--- Records for processing ---

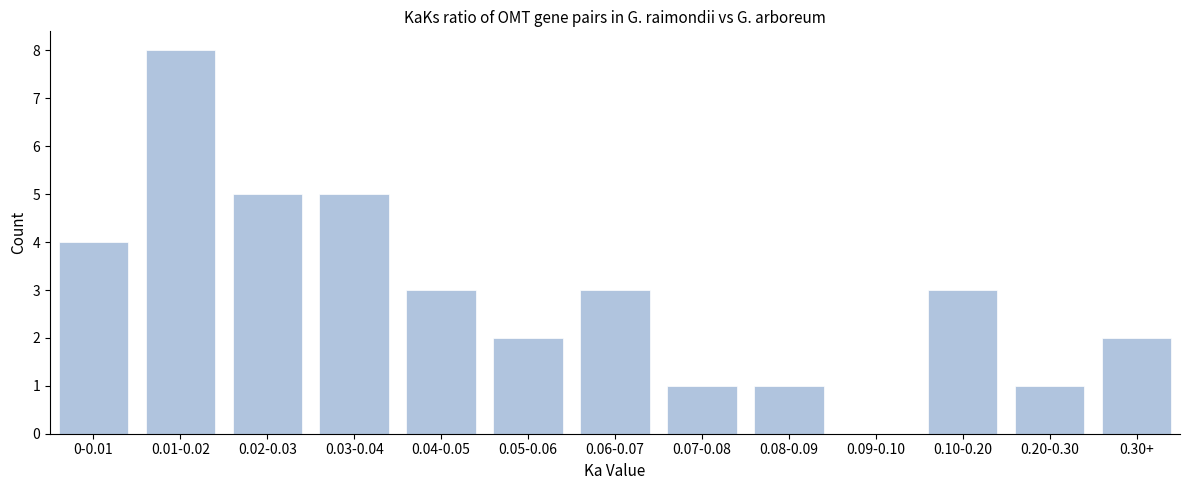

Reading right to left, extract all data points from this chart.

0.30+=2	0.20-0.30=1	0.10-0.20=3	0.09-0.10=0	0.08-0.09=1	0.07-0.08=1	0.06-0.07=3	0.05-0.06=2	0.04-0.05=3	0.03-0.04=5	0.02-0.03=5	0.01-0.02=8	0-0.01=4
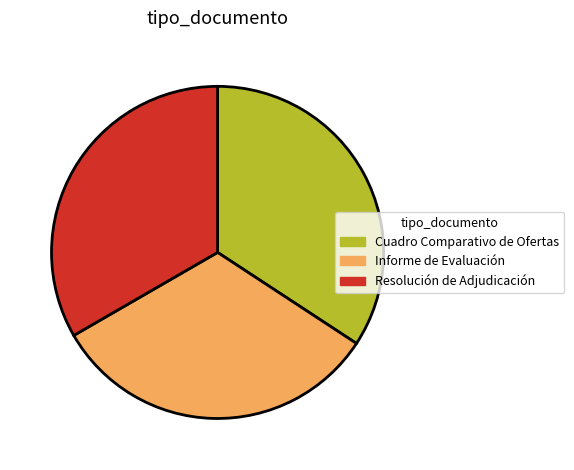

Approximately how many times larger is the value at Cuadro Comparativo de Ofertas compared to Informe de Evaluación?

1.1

---

> **Instructions to follow**:
Rewrite all the lines above, swapping "chart" for "graph" and keeping everything else the same. Leave the pictures out of your answer.

> **Answer to the exercise**:
Reading right to left, extract all data points from this graph.

0.30+=2	0.20-0.30=1	0.10-0.20=3	0.09-0.10=0	0.08-0.09=1	0.07-0.08=1	0.06-0.07=3	0.05-0.06=2	0.04-0.05=3	0.03-0.04=5	0.02-0.03=5	0.01-0.02=8	0-0.01=4

Approximately how many times larger is the value at Cuadro Comparativo de Ofertas compared to Informe de Evaluación?

1.1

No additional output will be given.